Ray: Beyond Serverless Computing

Series Outline

Note: this is part of an ongoing series of posts about Ray. The full series is:

  1. Ray: A Distributed Computing Platform For Machine Learning
  2. Ray’s Ecosystem
  3. Ray: Core Architecture
  4. This post, where we show how Ray improves upon Serverless Computing


Serverless Computing

Most cloud providers have a Serverless Computing offering, also known as Function as a Service. These include AWS Lambda, Google Cloud Functions, and Azure Functions. Serverless computing  has dramatically simplified cloud applications,  allowing developers to deploy stateless code*, called as a function or as an executable, directly to the cloud.  Application developers no longer have to provision, manage, and scale virtual machine instances.

 

Limitations of Serverless Computing

Serverless computing has not caught on in the machine learning space. This is due to several reasons:

  1. Many machine learning tasks run for a relatively long time (e.g. hours),  while serverless computing is optimized for many short lived requests. For example, the longest possible execution time for AWS Lambda is 15 minutes.
  2. Although many machine learning tasks can be implemented in stateless manner, they may still involve expensive state loading operations (e.g. loading data sets or models) that are best amortized over multiple requests.
  3. Specialized hardware resources such as GPUs may need to be allocated to each function execution.
  4. Finally, some machine learning tasks, and many data preparation tasks, involve more complex and stateful communication patterns not representable in the Serverless model.

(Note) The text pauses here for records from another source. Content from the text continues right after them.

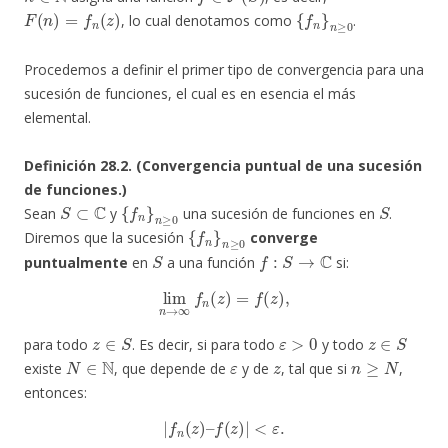
F
(
n
)
=
f
n
(
z
)
{
f
n
}
n
≥
0
, lo cual denotamos como
.
Procedemos a definir el primer tipo de convergencia para una
sucesión de funciones, el cual es en esencia el más
elemental.
Definición 28.2. (Convergencia puntual de una sucesión
de funciones.)
S
⊂
C
{
f
n
}
n
≥
0
S
Sean
y
una sucesión de funciones en
.
{
f
n
}
n
≥
0
Diremos que la sucesión
converge
S
f
:
S
→
C
puntualmente
en
a una función
si:
lim
n
→
∞
f
n
(
z
)
=
f
(
z
)
,
z
∈
S
ε
>
0
z
∈
S
para todo
. Es decir, si para todo
y todo
N
∈
N
ε
z
n
≥
N
existe
, que depende de
y de
, tal que si
,
entonces:
|
f
n
(
z
)
–
f
(
z
)
|
<
ε
.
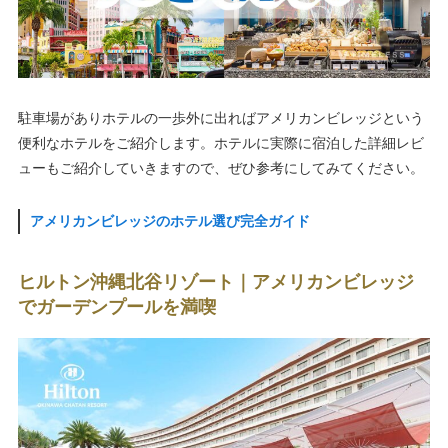
駐車場がありホテルの一歩外に出ればアメリカンビレッジという
便利なホテルをご紹介します。ホテルに実際に宿泊した詳細レビ
ューもご紹介していきますので、ぜひ参考にしてみてください。
アメリカンビレッジのホテル選び完全ガイド
ヒルトン沖縄北谷リゾート｜アメリカンビレッジ
でガーデンプールを満喫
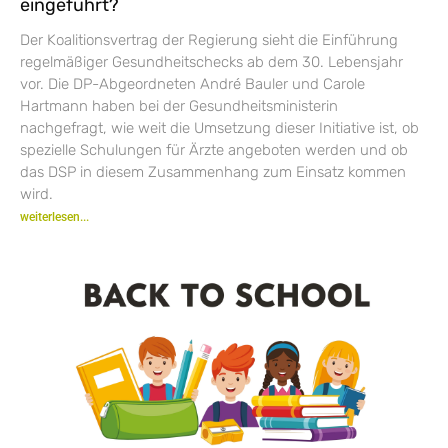
eingeführt?
Der Koalitionsvertrag der Regierung sieht die Einführung
regelmäßiger Gesundheitschecks ab dem 30. Lebensjahr
vor. Die DP-Abgeordneten André Bauler und Carole
Hartmann haben bei der Gesundheitsministerin
nachgefragt, wie weit die Umsetzung dieser Initiative ist, ob
spezielle Schulungen für Ärzte angeboten werden und ob
das DSP in diesem Zusammenhang zum Einsatz kommen
wird.
weiterlesen...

Ray and Its Programming Model

Ray is designed to overcome these limitations while preserving the high level of abstraction over machine resources seen in serverless computing. For the application programmer, Ray provides two key abstractions: Tasks, which are stateless functions in the serveless model, and Actors, which are stateful objects. For more details, see my previous blog post on Ray’s architecture.

Comparing System Architectures

The picture above compares a typical system architecture for Serverless Computing and Ray. Serverless functions typically reside between the public-facing ingress points and backend stateful stores and/or applications. These functions route and coordinate calls between the stateful backend services. In a Ray-based architecture, Tasks can serve an equivalent role. In addition, Actors can be stateful, allowing more complex interactions in the middle tier or application-controlled caching of state. Ray Serve assumes the role taken by an API Gateway in a Serverless architecture — it provides HTTP front-ends to Ray Tasks and Actors. Finally, Ray Tasks and Actors can be associated with hardware resources, such as GPUs, a capability unavailable in Serverless Computing platforms. 

Addressing the Limitations of Serverless Computing

Let us look at how Ray addresses the four issues we identified in supporting machine learning applications via serverless computing:

  1. Since a Ray cluster runs on your own hardware or is provisioned at the node level, there are no limitations to the execution time of individual Tasks or Actors. Ray also provides Placement Groups, a mechanism to help in group scheduling. This may be useful when the same cluster runs both long-lived and short-lived jobs.
  2. Since Ray Actors are stateful, expensive state loading operations can be performed when an Actor is initialized. And then, individual requests are serviced by Actor method calls. Hence, expensive initialization needs to be performed only once per actor. In some situations, it may be possible to store the associated state in the Object Store, allowing it to be reused across many Actors or Tasks.
  3. Ray can discover GPUs and other hardware resources available on a node. Each Task or Actor can declare what (hardware) resources it needs. When finding a node to run a given Task/Actor, Ray will pick a node that has the required resource. The Raylet on each node is responsible for allocating these resources and ensuring that each resource (e.g. GPU) is made available to only one Task/Actor at a time.
  4. Ray’s Actors can support complex and stateful interaction patterns not expressible in serverless computing. For example, it is straightforward to implement common distributed data processing algorithms like Map-Reduce on top of Ray.

In conclusion, Ray goes beyond serverless computing to support scenarios important to machine learning applications, while still providing a very high level programming API.

In coming blog posts, I will look at some example Ray applications in more detail. Stay tuned for more!

*:By stateless, I mean that no information is retained between function calls. Stateless code is much easier to deploy and scale than stateful code. Of course, the underlying platforms may do caching of data behind the scenes.